◆ TASK TO CARRY OUT
From the records below, return every line containing the word "Alto".

[Items listed in a dataset]
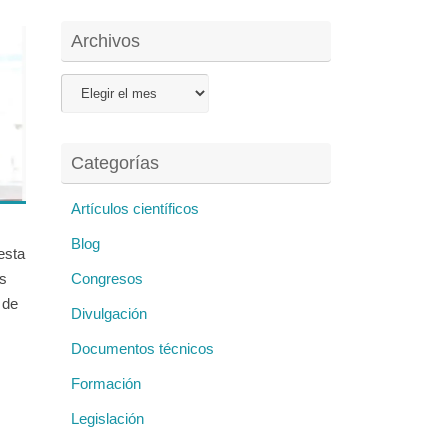
Archivos
Archivos
Categorías
Artículos científicos
Blog
esta
as
Congresos
 de
Divulgación
Documentos técnicos
Formación
Legislación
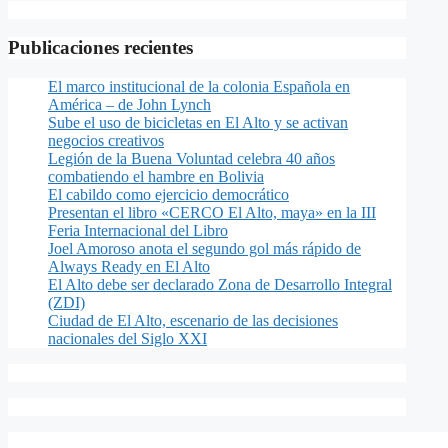
Publicaciones recientes
El marco institucional de la colonia Española en
América – de John Lynch
Sube el uso de bicicletas en El Alto y se activan
negocios creativos
Legión de la Buena Voluntad celebra 40 años
combatiendo el hambre en Bolivia
El cabildo como ejercicio democrático
Presentan el libro «CERCO El Alto, maya» en la III
Feria Internacional del Libro
Joel Amoroso anota el segundo gol más rápido de
Always Ready en El Alto
El Alto debe ser declarado Zona de Desarrollo Integral
(ZDI)
Ciudad de El Alto, escenario de las decisiones
nacionales del Siglo XXI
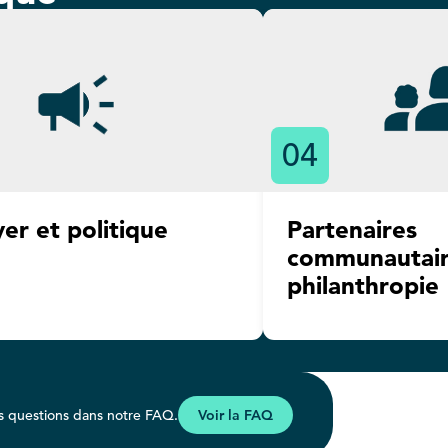
04
yer et politique
Partenaires
communautair
philanthropie
s questions dans notre FAQ.
Voir la FAQ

◆ RESPONSE TO THE EXERCISE
Sube el uso de bicicletas en El Alto y se activan
Presentan el libro «CERCO El Alto, maya» en la III
Always Ready en El Alto
El Alto debe ser declarado Zona de Desarrollo Integral
Ciudad de El Alto, escenario de las decisiones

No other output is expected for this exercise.